Exponents and powers are a way to express repeated multiplication of the same number. They help us write large and small numbers in a compact form and make calculations easier.

What is an Exponent?

An exponent refers to the number of times a number (called the base) is multiplied by itself.
For example, in \(2^3\), 2 is the base and 3 is the exponent. \(2^3 = 2 \times 2 \times 2 = 8\).

Important Terms

  • Base: The number that is being multiplied.
  • Exponent (or Power): The number of times the base is multiplied by itself.
  • Standard Form: Writing numbers using exponents, e.g., \(10^5\).
  • Expanded Form: Writing the multiplication, e.g., \(10^5 = 10 \times 10 \times 10 \times 10 \times 10\).

Laws of Exponents

  • Product of Powers: \(a^m \times a^n = a^{m+n}\)
  • Quotient of Powers: \(a^m \div a^n = a^{m-n}\)
  • Power of a Power: \((a^m)^n = a^{mn}\)
  • Power of a Product: \((ab)^m = a^m b^m\)
  • Power of a Quotient: \((\frac{a}{b})^m = \frac{a^m}{b^m}\)
  • Zero Exponent: \(a^0 = 1\) (where \(a \neq 0\))
  • Negative Exponent: \(a^{-n} = \frac{1}{a^n}\)

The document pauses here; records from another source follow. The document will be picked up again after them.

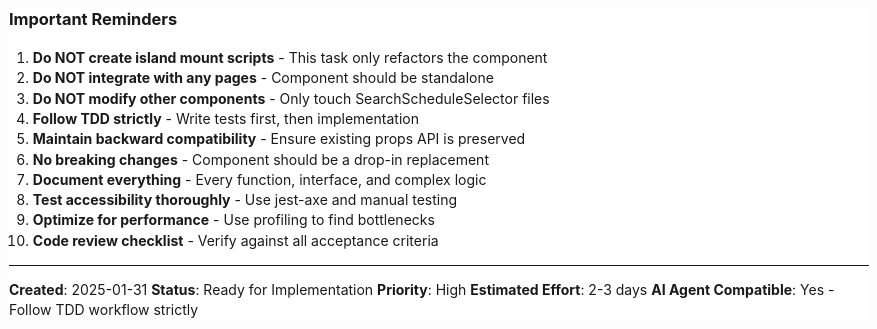 ### Important Reminders
1. **Do NOT create island mount scripts** - This task only refactors the component
2. **Do NOT integrate with any pages** - Component should be standalone
3. **Do NOT modify other components** - Only touch SearchScheduleSelector files
4. **Follow TDD strictly** - Write tests first, then implementation
5. **Maintain backward compatibility** - Ensure existing props API is preserved
6. **No breaking changes** - Component should be a drop-in replacement
7. **Document everything** - Every function, interface, and complex logic
8. **Test accessibility thoroughly** - Use jest-axe and manual testing
9. **Optimize for performance** - Use profiling to find bottlenecks
10. **Code review checklist** - Verify against all acceptance criteria

---

**Created**: 2025-01-31
**Status**: Ready for Implementation
**Priority**: High
**Estimated Effort**: 2-3 days
**AI Agent Compatible**: Yes - Follow TDD workflow strictly
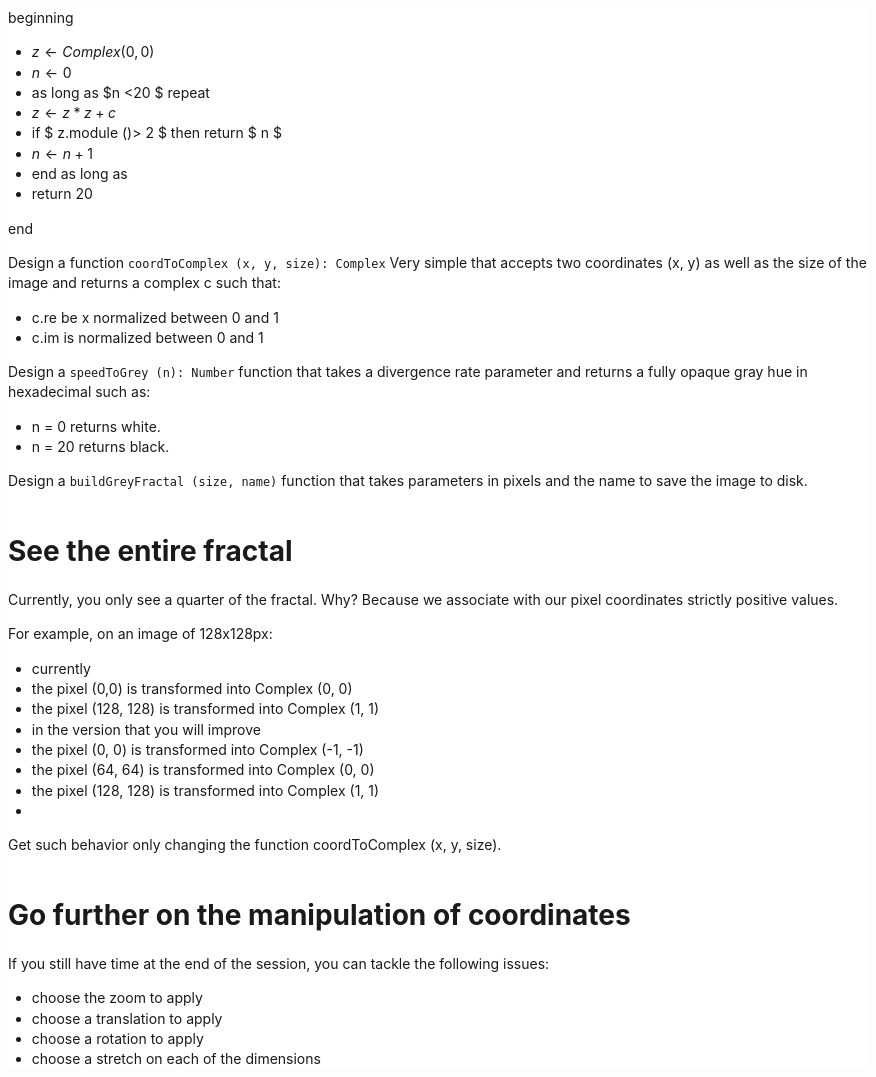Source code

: beginning

- $z ← Complex (0, 0)$
- $n ← 0$
- as long as $n <20 $ repeat 
- $z ← z * z + c$
-  if $ z.module ()> 2 $ then return $ n $
- $n ← n + 1$
- end as long as
- return $20$

end

Design a function `coordToComplex (x, y, size): Complex` Very simple that accepts two coordinates (x, y) as well as the size of the image and returns a complex c such that:

- c.re be x normalized between 0 and 1
- c.im is normalized between 0 and 1


Design a `speedToGrey (n): Number` function that takes a divergence rate parameter and returns a fully opaque gray hue in hexadecimal such as:

- n = 0 returns white.
- n = 20 returns black.

Design a `buildGreyFractal (size, name)` function that takes parameters in pixels and the name to save the image to disk.



# See the entire fractal
Currently, you only see a quarter of the fractal. Why? Because we associate with our pixel coordinates strictly positive values.

For example, on an image of 128x128px:

- currently
- the pixel (0,0) is transformed into Complex (0, 0)
- the pixel (128, 128) is transformed into Complex (1, 1)
- in the version that you will improve
- the pixel (0, 0) is transformed into Complex (-1, -1)
- the pixel (64, 64) is transformed into Complex (0, 0)
- the pixel (128, 128) is transformed into Complex (1, 1)
- 
Get such behavior only changing the function coordToComplex (x, y, size).

# Go further on the manipulation of coordinates
If you still have time at the end of the session, you can tackle the following issues:

- choose the zoom to apply
- choose a translation to apply
- choose a rotation to apply
- choose a stretch on each of the dimensions
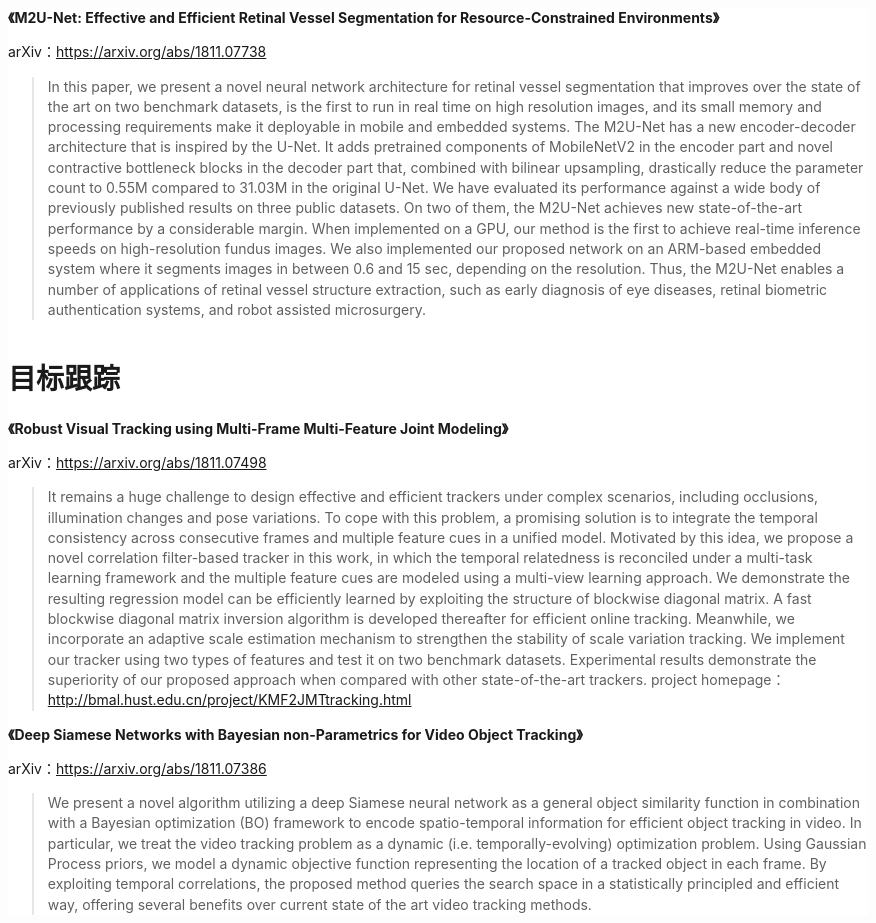 **《M2U-Net: Effective and Efficient Retinal Vessel Segmentation for Resource-Constrained Environments》**

arXiv：https://arxiv.org/abs/1811.07738

> In this paper, we present a novel neural network architecture for retinal vessel segmentation that improves over the state of the art on two benchmark datasets, is the first to run in real time on high resolution images, and its small memory and processing requirements make it deployable in mobile and embedded systems. 
The M2U-Net has a new encoder-decoder architecture that is inspired by the U-Net. It adds pretrained components of MobileNetV2 in the encoder part and novel contractive bottleneck blocks in the decoder part that, combined with bilinear upsampling, drastically reduce the parameter count to 0.55M compared to 31.03M in the original U-Net. 
We have evaluated its performance against a wide body of previously published results on three public datasets. On two of them, the M2U-Net achieves new state-of-the-art performance by a considerable margin. When implemented on a GPU, our method is the first to achieve real-time inference speeds on high-resolution fundus images. We also implemented our proposed network on an ARM-based embedded system where it segments images in between 0.6 and 15 sec, depending on the resolution. Thus, the M2U-Net enables a number of applications of retinal vessel structure extraction, such as early diagnosis of eye diseases, retinal biometric authentication systems, and robot assisted microsurgery.

# 目标跟踪

**《Robust Visual Tracking using Multi-Frame Multi-Feature Joint Modeling》**

arXiv：https://arxiv.org/abs/1811.07498

> It remains a huge challenge to design effective and efficient trackers under complex scenarios, including occlusions, illumination changes and pose variations. To cope with this problem, a promising solution is to integrate the temporal consistency across consecutive frames and multiple feature cues in a unified model. Motivated by this idea, we propose a novel correlation filter-based tracker in this work, in which the temporal relatedness is reconciled under a multi-task learning framework and the multiple feature cues are modeled using a multi-view learning approach. We demonstrate the resulting regression model can be efficiently learned by exploiting the structure of blockwise diagonal matrix. A fast blockwise diagonal matrix inversion algorithm is developed thereafter for efficient online tracking. Meanwhile, we incorporate an adaptive scale estimation mechanism to strengthen the stability of scale variation tracking. We implement our tracker using two types of features and test it on two benchmark datasets. Experimental results demonstrate the superiority of our proposed approach when compared with other state-of-the-art trackers. project homepage：http://bmal.hust.edu.cn/project/KMF2JMTtracking.html

**《Deep Siamese Networks with Bayesian non-Parametrics for Video Object Tracking》**

arXiv：https://arxiv.org/abs/1811.07386

> We present a novel algorithm utilizing a deep Siamese neural network as a general object similarity function in combination with a Bayesian optimization (BO) framework to encode spatio-temporal information for efficient object tracking in video. In particular, we treat the video tracking problem as a dynamic (i.e. temporally-evolving) optimization problem. Using Gaussian Process priors, we model a dynamic objective function representing the location of a tracked object in each frame. By exploiting temporal correlations, the proposed method queries the search space in a statistically principled and efficient way, offering several benefits over current state of the art video tracking methods.
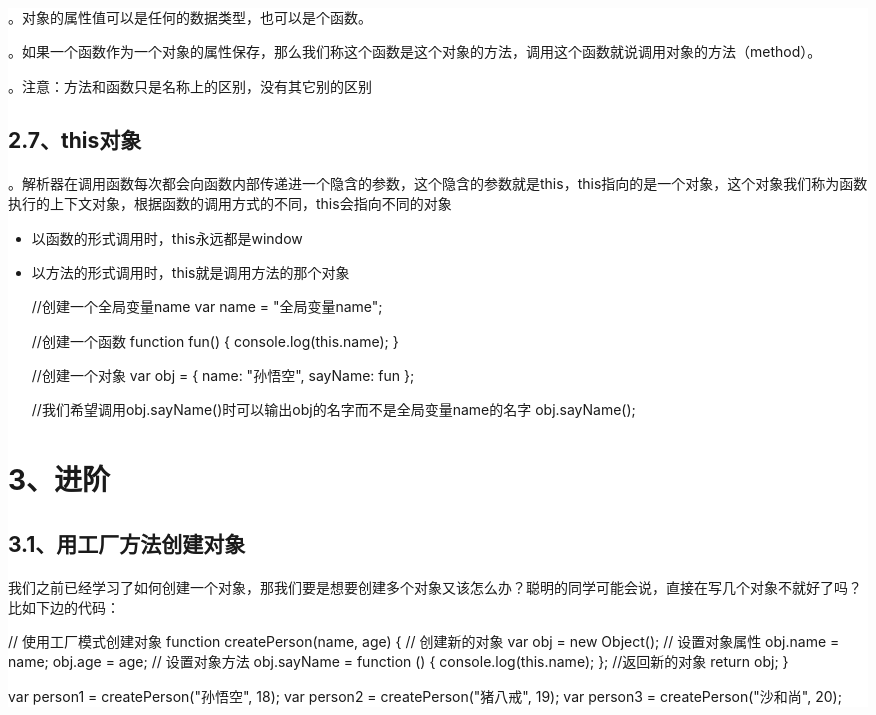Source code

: 。对象的属性值可以是任何的数据类型，也可以是个函数。

。如果一个函数作为一个对象的属性保存，那么我们称这个函数是这个对象的方法，调用这个函数就说调用对象的方法（method）。

。注意：方法和函数只是名称上的区别，没有其它别的区别

## 2.7、this对象

。解析器在调用函数每次都会向函数内部传递进一个隐含的参数，这个隐含的参数就是this，this指向的是一个对象，这个对象我们称为函数执行的上下文对象，根据函数的调用方式的不同，this会指向不同的对象

- 以函数的形式调用时，this永远都是window

- 以方法的形式调用时，this就是调用方法的那个对象

  //创建一个全局变量name
  var name = "全局变量name";

  //创建一个函数
  function fun() {
      console.log(this.name);
  }

  //创建一个对象
  var obj = {
      name: "孙悟空",
      sayName: fun
  };

  //我们希望调用obj.sayName()时可以输出obj的名字而不是全局变量name的名字
  obj.sayName();

# 3、进阶

## 3.1、用工厂方法创建对象

我们之前已经学习了如何创建一个对象，那我们要是想要创建多个对象又该怎么办？聪明的同学可能会说，直接在写几个对象不就好了吗？比如下边的代码：

// 使用工厂模式创建对象
function createPerson(name, age) {
    // 创建新的对象
    var obj = new Object();
    // 设置对象属性
    obj.name = name;
    obj.age = age;
    // 设置对象方法
    obj.sayName = function () {
        console.log(this.name);
    };
    //返回新的对象
    return obj;
}

var person1 = createPerson("孙悟空", 18);
var person2 = createPerson("猪八戒", 19);
var person3 = createPerson("沙和尚", 20);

Standard Form and Scientific Notation

Very large or very small numbers can be written using exponents, especially powers of 10.
Example: 1,000,000 = \(10^6\); 0.0001 = \(10^{-4}\)

Examples

  • \(3^4 = 3 \times 3 \times 3 \times 3 = 81\)
  • \(5^0 = 1\)
  • \(2^{-3} = \frac{1}{2^3} = \frac{1}{8}\)
  • \((2^3)^2 = 2^{3 \times 2} = 2^6 = 64\)
  • \(10^5 \times 10^2 = 10^{5+2} = 10^7\)

Word Problems

  1. Express 729 as a power of 3.
    Solution: \(729 = 3^6\)
  2. Write 1/81 as a power of 3.
    Solution: \(1/81 = 3^{-4}\)
  3. Simplify: \(2^5 \times 2^3\).
    Solution: \(2^{5+3} = 2^8 = 256\)
  4. Express 0.001 in standard form.
    Solution: \(0.001 = 1 \times 10^{-3}\)

Practice Exercises

  1. Write \(4 \times 4 \times 4 \times 4\) using exponents.
  2. Express 1/125 as a power of 5.
  3. Simplify: \(7^3 \div 7^2\).
  4. Write 100,000 in exponential form.
  5. Simplify: \((3^2)^4\).

Summary

  • Exponents are used to express repeated multiplication.
  • Laws of exponents help in simplifying expressions.
  • Negative and zero exponents have special meanings.
  • Standard form is useful for writing very large or small numbers.